Weekly Information Security Incident Review: November 20–26, 2017

Here is a brief overview of the main events in the world of information security for the period from November 20 to November 26, 2017.

1. Uber Data Breach
   The most high-profile event of the past week was the news of a data breach at Uber that affected both customers and drivers. Hackers obtained the names and email addresses of 50 million passengers and the personal data of 7 million drivers, including 600,000 U.S. driver’s license numbers. According to Uber, the hackers did not access Social Security numbers, birth dates, trip histories, or credit card information. Although the incident occurred back in October 2016, the company concealed it from the public and chose to pay the hackers $100,000 to prevent the stolen information from being published.
2. Intel Management Engine Vulnerabilities
   Another major event was the announcement of a series of vulnerabilities in the Management Engine (ME) subsystem and related components Intel Trusted Execution Engine (SPS) and Server Platform Service (TXE). These vulnerabilities allow attackers to upload and execute arbitrary code, cause denial of service, and extract information processed by the processor. The issues affect more than 900 models of personal computers and laptops from various manufacturers. As of now, patches are only available for certain Lenovo and HPE device models.
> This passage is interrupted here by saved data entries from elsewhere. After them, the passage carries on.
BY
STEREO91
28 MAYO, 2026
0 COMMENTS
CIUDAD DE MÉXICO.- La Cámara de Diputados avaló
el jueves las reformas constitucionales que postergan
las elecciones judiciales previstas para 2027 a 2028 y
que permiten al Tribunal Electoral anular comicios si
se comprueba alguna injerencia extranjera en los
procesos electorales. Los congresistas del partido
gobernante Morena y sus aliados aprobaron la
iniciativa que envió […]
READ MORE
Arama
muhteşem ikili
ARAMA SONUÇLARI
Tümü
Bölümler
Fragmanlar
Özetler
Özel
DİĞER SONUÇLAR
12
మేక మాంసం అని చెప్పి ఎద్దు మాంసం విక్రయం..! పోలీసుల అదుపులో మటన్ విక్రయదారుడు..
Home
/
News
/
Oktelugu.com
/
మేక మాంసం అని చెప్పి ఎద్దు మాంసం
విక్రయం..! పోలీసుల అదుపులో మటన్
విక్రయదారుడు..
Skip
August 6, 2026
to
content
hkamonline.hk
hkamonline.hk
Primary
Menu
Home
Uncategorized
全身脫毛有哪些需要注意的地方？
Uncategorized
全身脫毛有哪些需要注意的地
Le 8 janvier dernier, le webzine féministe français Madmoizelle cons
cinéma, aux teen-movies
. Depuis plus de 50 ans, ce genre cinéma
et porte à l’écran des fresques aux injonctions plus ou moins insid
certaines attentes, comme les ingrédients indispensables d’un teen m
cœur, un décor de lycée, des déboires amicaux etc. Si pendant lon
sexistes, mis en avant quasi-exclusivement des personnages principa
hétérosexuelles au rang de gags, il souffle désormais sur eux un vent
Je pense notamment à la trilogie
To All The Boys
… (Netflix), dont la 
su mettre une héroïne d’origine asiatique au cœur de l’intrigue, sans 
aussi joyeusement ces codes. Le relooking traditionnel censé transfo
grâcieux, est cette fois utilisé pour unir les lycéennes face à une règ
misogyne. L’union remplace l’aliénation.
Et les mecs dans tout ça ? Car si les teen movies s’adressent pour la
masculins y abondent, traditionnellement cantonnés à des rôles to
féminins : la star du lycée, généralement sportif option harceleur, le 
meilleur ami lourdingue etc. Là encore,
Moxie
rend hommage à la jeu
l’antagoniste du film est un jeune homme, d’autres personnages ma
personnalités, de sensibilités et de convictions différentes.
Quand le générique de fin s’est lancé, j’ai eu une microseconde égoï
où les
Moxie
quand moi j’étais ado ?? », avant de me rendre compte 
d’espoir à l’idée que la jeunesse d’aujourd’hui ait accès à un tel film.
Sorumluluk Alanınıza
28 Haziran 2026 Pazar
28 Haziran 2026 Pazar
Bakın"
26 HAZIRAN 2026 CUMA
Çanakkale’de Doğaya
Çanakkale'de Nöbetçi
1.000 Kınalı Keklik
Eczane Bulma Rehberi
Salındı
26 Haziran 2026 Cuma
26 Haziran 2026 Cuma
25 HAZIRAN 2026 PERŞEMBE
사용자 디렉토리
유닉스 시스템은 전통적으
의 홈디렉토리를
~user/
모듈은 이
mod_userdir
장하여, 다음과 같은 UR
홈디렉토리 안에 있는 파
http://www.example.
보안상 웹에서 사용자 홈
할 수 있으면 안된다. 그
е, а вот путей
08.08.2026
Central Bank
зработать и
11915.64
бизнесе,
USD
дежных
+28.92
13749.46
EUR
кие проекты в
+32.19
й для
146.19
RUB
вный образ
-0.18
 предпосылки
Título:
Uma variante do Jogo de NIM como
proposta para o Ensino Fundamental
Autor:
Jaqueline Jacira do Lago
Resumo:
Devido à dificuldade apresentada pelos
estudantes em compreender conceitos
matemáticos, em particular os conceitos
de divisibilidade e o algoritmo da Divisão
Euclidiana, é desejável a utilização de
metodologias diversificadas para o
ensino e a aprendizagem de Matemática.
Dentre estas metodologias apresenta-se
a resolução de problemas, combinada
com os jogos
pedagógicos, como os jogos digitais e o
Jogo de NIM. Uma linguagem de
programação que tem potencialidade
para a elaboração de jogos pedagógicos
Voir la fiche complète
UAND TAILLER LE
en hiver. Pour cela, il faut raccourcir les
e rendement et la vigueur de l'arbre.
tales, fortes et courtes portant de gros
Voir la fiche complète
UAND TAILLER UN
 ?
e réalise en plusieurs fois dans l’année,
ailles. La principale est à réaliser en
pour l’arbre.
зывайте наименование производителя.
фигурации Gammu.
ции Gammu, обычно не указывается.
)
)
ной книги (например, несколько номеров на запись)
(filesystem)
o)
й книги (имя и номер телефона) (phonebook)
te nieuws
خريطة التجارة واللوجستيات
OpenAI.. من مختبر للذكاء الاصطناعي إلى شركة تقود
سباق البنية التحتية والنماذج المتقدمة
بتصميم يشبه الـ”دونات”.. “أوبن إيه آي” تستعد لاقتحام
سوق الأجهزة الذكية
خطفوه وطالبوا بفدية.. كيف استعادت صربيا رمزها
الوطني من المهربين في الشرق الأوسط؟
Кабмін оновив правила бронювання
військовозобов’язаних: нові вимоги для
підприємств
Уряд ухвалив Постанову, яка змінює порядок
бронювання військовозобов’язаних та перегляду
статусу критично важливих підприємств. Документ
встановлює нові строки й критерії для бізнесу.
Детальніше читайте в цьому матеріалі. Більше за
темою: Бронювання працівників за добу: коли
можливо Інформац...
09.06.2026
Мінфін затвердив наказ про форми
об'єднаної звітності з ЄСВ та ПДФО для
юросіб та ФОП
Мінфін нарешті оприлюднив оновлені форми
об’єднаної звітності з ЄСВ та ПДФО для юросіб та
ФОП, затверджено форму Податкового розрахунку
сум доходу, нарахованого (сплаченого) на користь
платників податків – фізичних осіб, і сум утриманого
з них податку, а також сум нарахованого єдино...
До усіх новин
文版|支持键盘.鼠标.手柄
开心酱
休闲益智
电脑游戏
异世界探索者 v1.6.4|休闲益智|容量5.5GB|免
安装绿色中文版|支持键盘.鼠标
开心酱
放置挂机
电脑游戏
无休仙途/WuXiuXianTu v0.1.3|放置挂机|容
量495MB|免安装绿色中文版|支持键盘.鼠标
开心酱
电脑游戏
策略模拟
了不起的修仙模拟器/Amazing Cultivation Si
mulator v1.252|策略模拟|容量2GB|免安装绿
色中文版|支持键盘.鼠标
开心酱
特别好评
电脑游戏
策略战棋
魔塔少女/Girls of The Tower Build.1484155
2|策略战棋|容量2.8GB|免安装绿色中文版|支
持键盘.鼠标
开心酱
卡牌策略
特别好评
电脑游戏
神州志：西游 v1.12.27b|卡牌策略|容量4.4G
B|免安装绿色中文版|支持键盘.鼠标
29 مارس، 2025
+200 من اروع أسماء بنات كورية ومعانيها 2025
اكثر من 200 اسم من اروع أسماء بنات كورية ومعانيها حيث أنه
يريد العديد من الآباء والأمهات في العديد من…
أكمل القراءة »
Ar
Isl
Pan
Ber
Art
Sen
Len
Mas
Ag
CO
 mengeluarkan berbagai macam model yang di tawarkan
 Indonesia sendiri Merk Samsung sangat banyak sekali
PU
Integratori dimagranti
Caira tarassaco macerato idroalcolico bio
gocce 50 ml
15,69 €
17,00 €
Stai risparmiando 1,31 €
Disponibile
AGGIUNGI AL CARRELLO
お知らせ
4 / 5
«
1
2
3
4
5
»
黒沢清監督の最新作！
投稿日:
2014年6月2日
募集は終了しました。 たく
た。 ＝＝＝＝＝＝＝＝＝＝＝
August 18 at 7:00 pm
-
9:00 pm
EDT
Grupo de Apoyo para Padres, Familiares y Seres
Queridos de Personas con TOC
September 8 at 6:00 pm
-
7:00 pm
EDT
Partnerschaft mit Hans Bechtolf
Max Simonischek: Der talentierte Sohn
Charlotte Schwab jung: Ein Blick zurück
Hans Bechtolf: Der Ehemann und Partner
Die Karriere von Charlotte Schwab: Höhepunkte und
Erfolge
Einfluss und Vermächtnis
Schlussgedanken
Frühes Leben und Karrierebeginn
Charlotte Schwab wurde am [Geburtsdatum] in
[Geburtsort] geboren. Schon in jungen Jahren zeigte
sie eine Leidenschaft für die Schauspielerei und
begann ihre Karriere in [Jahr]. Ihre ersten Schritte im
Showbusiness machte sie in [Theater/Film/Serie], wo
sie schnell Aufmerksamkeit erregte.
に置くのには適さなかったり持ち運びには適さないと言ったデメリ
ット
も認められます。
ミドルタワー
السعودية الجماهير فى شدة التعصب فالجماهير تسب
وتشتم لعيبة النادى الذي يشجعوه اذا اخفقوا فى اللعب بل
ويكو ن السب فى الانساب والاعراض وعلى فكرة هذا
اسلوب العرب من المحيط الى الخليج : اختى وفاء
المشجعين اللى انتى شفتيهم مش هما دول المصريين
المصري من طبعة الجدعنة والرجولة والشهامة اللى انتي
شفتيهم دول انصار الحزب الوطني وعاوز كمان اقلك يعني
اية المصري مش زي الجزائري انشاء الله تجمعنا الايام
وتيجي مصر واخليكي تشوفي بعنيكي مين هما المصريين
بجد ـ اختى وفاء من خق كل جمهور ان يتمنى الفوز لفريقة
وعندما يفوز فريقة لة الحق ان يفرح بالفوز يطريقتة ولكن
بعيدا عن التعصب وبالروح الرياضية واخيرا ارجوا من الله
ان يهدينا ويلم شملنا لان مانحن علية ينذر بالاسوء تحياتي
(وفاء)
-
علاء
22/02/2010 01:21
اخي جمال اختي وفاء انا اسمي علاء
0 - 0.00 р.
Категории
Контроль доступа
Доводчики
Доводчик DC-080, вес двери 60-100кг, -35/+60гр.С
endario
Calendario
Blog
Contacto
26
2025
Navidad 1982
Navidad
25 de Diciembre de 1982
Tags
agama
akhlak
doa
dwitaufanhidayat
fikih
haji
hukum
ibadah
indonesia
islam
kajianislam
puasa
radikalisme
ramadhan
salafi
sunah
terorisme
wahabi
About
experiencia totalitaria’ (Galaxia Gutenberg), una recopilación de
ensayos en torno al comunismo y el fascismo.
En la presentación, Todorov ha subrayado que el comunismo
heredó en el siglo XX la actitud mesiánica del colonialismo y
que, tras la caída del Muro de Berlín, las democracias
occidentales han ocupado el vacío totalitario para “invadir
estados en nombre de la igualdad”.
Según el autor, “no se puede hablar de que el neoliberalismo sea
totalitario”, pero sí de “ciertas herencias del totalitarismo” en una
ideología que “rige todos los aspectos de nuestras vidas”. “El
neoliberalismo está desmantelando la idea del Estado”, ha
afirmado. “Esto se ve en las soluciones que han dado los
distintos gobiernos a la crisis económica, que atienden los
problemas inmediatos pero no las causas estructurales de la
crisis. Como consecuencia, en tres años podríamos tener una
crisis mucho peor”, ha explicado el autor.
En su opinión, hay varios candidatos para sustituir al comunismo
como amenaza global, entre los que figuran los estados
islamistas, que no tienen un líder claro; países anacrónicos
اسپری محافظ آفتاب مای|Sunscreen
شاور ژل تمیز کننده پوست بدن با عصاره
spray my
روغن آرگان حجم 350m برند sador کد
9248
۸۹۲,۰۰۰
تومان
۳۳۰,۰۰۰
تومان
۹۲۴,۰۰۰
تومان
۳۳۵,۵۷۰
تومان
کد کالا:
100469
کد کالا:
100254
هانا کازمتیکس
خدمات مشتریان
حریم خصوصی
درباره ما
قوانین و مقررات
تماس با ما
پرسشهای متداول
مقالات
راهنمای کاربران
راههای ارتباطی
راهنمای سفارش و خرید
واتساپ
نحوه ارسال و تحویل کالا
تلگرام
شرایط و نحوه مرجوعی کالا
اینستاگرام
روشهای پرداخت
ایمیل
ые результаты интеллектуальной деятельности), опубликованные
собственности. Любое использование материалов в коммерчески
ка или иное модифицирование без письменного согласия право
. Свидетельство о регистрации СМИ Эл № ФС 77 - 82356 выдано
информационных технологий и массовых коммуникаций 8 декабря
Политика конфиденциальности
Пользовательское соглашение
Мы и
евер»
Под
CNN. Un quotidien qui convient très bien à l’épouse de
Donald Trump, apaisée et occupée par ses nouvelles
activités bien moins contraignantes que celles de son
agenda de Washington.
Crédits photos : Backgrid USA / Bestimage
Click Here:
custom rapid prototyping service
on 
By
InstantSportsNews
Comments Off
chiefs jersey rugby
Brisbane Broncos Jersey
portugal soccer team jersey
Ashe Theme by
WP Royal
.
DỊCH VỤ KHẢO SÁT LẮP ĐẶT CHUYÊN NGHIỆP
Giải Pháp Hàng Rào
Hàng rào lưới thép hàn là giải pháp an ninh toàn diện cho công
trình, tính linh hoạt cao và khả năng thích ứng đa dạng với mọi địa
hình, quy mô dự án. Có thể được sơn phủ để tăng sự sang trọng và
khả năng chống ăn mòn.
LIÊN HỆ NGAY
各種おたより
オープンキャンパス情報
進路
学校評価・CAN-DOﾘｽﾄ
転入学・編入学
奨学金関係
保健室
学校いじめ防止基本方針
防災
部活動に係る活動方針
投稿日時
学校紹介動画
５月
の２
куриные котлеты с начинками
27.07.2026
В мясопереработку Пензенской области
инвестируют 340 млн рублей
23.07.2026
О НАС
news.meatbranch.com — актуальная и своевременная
3. Trend Micro Reveals Cobalt Group Activities
   Last week, Trend Micro specialists disclosed some details about the activities of the hacker group Cobalt, known for its attacks on banks. While the group previously targeted bank customers, their focus has now shifted to financial institutions themselves. Unlike other Russian or Russian-speaking hacker groups, which typically avoid the post-Soviet region, Cobalt appears to use this area as a testing ground for new techniques and malware.
4. BBC Investigation into Fancy Bear
   BBC journalists published the results of an investigation into the activities of the hacker group Fancy Bear. It was revealed that, over three years, the hackers rented servers from the British company Crookservers, which were used for cyberattacks on the German parliament’s computer network, intercepting traffic from the Nigerian government’s website, and hacking Apple devices.
5. Australian Department of Social Services Data Leak
   At the end of last week, it was reported that data belonging to 8,500 former and current employees of the Australian Department of Social Services had been leaked. Compromised information included credit card data, employee names, logins, work phone numbers, work email addresses, system passwords, and more. According to the department, the leak was solely the fault of a contractor and was not related to any failures in the ministry’s systems.
6. Scarab Ransomware Attacks in Ukraine
   On November 24, Ukraine’s Cyber Police warned of attacks using the new Scarab ransomware, which was distributed via one of the largest botnets, Necurs. The emails were disguised as archives containing scanned images. After encrypting files on the victim’s system, Scarab displays a notification without specifying the ransom amount for data recovery. However, the attackers warn that the ransom will increase until the victim contacts them via the provided email address or through BitMessage.